The Nova Scotia Securities Commission (NSSC) has found that two geologists did not mislead markets with trading designed to support the stock of a junior miner.
The NSSC ruled that Allen Sheito and Gary Woods did not violate securities laws, and that their conduct was not contrary to the public interest, when they made bids for shares of Mountain Lake Resources Inc. designed to prop up the stock.
NSSC staff had alleged that Sheito and Woods traded the firm’s shares without a bona fide investment intent, but to bolster the stock’s price in the face of selling pressure. This, it charged, amounted to creating a misleading impression of trading activity in the stock, thereby violating securities laws.
However, the commission concluded that this was not the case. In its decision, it says that it accepted expert evidence “that it is not in breach of fair trading practices for directors of junior listed companies to make support bids for their company shares if done within certain bounds and limitations.”
“Those limitations include that such bids are near current market prices, are not cancelled at the first sign that they might be filled, are not designed to mislead investors about the state of the market, do not result in fictitious trading volume and do not establish prices that are inconsistent with market conditions at the time,” the NSSC said.

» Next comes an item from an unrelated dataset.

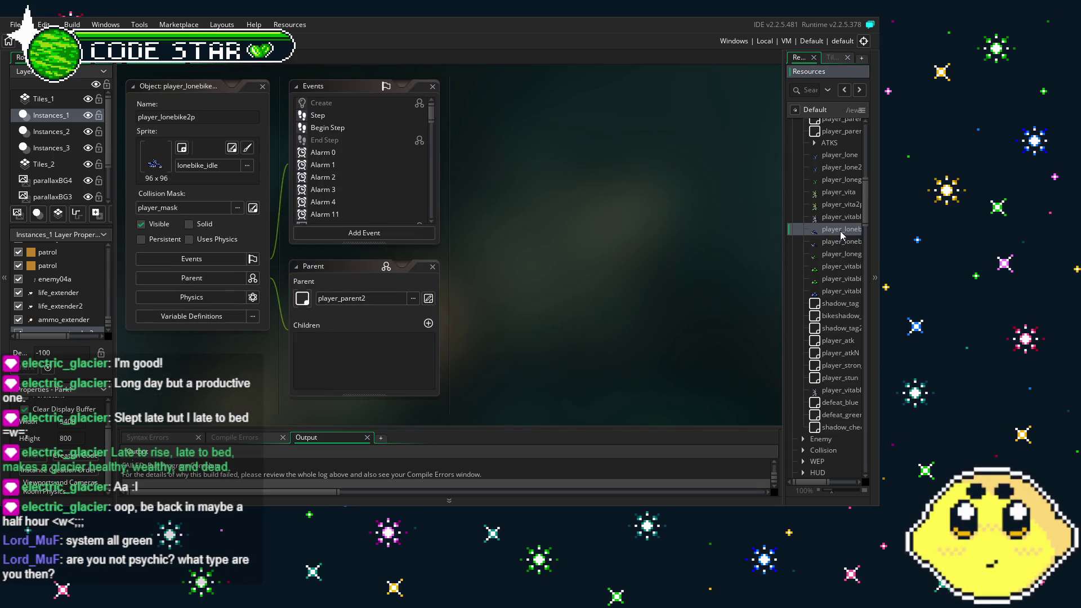
- Compare player_lonebike's ammo_extender code with player_lonebike2p's by switching between the objects
double_click(842, 231)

This doesn’t mean that all support bids are acceptable, the commission notes. Instead, such trading has to be viewed within the context of the market at the time to determine if it is otherwise misleading or deceptive, or if prices become artificial.
In this case however, the NSSC found that the trading was not manipulative, and did not comprise improper intent, as the bids were within a reasonable trading range that reasonably could result in a ‘hit’; their motivation was not improper; and the small amount of trading did not constitute sufficient activity to be misleading. So, it dismissed the allegations.